§ GIVEN PROBLEM: Starting with the first line of the rows and stopping after the line that contains "genus: Pterocaulon", rewrite those lines as a numbered list and omit any blank lines.

===

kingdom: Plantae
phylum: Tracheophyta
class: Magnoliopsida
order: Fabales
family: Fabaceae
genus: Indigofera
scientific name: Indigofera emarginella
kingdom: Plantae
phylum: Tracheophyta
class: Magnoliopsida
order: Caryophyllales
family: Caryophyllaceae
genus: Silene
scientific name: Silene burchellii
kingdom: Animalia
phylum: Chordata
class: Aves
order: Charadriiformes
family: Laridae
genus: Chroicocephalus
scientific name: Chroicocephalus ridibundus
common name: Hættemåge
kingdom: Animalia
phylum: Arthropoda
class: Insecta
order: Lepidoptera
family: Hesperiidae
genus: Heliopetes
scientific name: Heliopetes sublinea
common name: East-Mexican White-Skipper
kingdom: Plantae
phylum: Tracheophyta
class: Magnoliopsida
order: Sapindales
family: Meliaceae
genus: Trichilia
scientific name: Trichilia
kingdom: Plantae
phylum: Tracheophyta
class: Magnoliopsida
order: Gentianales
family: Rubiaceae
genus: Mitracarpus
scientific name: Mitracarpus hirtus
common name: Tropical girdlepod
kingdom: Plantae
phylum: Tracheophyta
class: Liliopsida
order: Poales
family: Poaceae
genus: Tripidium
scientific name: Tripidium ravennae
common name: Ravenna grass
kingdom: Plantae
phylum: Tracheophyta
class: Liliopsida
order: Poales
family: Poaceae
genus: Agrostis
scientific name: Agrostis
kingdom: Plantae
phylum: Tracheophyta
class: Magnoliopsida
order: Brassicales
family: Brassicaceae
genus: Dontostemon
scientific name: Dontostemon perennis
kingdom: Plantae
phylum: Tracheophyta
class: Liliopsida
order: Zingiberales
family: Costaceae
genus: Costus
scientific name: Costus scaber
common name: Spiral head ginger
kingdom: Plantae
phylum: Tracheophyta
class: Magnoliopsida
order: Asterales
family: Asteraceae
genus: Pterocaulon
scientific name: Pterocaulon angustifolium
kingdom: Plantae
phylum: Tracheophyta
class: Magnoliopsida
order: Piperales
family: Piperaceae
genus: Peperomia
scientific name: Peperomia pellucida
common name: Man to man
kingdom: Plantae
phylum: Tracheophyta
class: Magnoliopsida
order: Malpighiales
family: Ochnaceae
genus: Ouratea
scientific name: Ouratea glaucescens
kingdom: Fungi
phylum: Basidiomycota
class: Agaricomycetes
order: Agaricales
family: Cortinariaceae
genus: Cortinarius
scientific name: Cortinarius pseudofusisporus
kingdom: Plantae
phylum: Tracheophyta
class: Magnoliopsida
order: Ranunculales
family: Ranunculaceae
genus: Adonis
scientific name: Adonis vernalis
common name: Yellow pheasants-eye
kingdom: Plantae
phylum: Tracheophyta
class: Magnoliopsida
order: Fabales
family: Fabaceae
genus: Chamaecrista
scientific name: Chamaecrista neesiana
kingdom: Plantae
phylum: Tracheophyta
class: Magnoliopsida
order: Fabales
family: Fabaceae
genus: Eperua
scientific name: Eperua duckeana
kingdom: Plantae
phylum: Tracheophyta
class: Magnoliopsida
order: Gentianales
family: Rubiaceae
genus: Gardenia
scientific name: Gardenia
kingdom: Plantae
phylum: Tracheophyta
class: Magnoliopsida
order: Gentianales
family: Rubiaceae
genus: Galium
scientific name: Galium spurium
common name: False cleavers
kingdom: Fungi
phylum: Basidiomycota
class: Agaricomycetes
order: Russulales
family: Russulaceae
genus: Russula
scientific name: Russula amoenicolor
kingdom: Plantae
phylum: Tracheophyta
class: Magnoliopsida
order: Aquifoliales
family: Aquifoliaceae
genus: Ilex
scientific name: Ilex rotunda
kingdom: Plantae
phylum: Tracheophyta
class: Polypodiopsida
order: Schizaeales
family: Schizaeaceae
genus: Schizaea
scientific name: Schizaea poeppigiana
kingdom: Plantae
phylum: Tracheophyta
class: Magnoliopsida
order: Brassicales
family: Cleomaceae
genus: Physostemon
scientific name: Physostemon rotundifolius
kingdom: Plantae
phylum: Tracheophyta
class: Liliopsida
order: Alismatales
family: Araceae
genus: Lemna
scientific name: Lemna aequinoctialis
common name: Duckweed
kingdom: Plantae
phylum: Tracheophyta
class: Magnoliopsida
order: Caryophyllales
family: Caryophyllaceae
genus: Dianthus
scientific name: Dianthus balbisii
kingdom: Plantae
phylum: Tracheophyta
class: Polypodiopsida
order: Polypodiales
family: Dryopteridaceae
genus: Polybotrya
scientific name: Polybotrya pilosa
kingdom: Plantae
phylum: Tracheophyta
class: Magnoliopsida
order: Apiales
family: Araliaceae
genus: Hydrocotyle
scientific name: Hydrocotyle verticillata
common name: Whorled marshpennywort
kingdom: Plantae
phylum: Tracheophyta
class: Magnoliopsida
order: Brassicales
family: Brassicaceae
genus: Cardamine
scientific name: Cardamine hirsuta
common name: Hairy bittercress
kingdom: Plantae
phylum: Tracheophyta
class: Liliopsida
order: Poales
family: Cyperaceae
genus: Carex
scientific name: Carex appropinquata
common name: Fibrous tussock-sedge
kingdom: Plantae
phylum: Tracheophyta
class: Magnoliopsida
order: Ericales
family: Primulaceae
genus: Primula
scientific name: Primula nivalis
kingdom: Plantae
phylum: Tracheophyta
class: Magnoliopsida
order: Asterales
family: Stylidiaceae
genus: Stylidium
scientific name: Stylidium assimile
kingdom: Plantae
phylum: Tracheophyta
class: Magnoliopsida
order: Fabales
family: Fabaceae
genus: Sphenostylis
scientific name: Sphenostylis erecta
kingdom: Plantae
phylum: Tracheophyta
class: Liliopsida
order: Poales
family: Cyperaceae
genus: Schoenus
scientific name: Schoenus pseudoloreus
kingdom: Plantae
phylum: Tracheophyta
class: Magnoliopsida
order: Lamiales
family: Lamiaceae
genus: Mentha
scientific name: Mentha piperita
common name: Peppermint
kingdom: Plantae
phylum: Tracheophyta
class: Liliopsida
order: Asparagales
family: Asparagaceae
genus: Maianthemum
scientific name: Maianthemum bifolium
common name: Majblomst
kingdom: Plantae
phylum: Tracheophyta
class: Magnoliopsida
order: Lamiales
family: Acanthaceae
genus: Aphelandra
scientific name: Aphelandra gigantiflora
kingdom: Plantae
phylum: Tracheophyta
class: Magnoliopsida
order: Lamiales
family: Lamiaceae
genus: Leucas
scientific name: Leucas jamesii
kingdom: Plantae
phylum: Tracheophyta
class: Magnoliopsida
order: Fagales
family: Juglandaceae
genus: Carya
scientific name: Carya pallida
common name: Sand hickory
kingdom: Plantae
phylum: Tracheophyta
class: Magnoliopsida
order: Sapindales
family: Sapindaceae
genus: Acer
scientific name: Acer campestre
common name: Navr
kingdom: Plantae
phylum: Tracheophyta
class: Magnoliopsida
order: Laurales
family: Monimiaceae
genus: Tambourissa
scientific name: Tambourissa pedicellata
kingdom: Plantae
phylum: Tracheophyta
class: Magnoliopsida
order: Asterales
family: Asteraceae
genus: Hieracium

===

§ FULL OUTPUT:
1. kingdom: Plantae
2. phylum: Tracheophyta
3. class: Magnoliopsida
4. order: Fabales
5. family: Fabaceae
6. genus: Indigofera
7. scientific name: Indigofera emarginella
8. kingdom: Plantae
9. phylum: Tracheophyta
10. class: Magnoliopsida
11. order: Caryophyllales
12. family: Caryophyllaceae
13. genus: Silene
14. scientific name: Silene burchellii
15. kingdom: Animalia
16. phylum: Chordata
17. class: Aves
18. order: Charadriiformes
19. family: Laridae
20. genus: Chroicocephalus
21. scientific name: Chroicocephalus ridibundus
22. common name: Hættemåge
23. kingdom: Animalia
24. phylum: Arthropoda
25. class: Insecta
26. order: Lepidoptera
27. family: Hesperiidae
28. genus: Heliopetes
29. scientific name: Heliopetes sublinea
30. common name: East-Mexican White-Skipper
31. kingdom: Plantae
32. phylum: Tracheophyta
33. class: Magnoliopsida
34. order: Sapindales
35. family: Meliaceae
36. genus: Trichilia
37. scientific name: Trichilia
38. kingdom: Plantae
39. phylum: Tracheophyta
40. class: Magnoliopsida
41. order: Gentianales
42. family: Rubiaceae
43. genus: Mitracarpus
44. scientific name: Mitracarpus hirtus
45. common name: Tropical girdlepod
46. kingdom: Plantae
47. phylum: Tracheophyta
48. class: Liliopsida
49. order: Poales
50. family: Poaceae
51. genus: Tripidium
52. scientific name: Tripidium ravennae
53. common name: Ravenna grass
54. kingdom: Plantae
55. phylum: Tracheophyta
56. class: Liliopsida
57. order: Poales
58. family: Poaceae
59. genus: Agrostis
60. scientific name: Agrostis
61. kingdom: Plantae
62. phylum: Tracheophyta
63. class: Magnoliopsida
64. order: Brassicales
65. family: Brassicaceae
66. genus: Dontostemon
67. scientific name: Dontostemon perennis
68. kingdom: Plantae
69. phylum: Tracheophyta
70. class: Liliopsida
71. order: Zingiberales
72. family: Costaceae
73. genus: Costus
74. scientific name: Costus scaber
75. common name: Spiral head ginger
76. kingdom: Plantae
77. phylum: Tracheophyta
78. class: Magnoliopsida
79. order: Asterales
80. family: Asteraceae
81. genus: Pterocaulon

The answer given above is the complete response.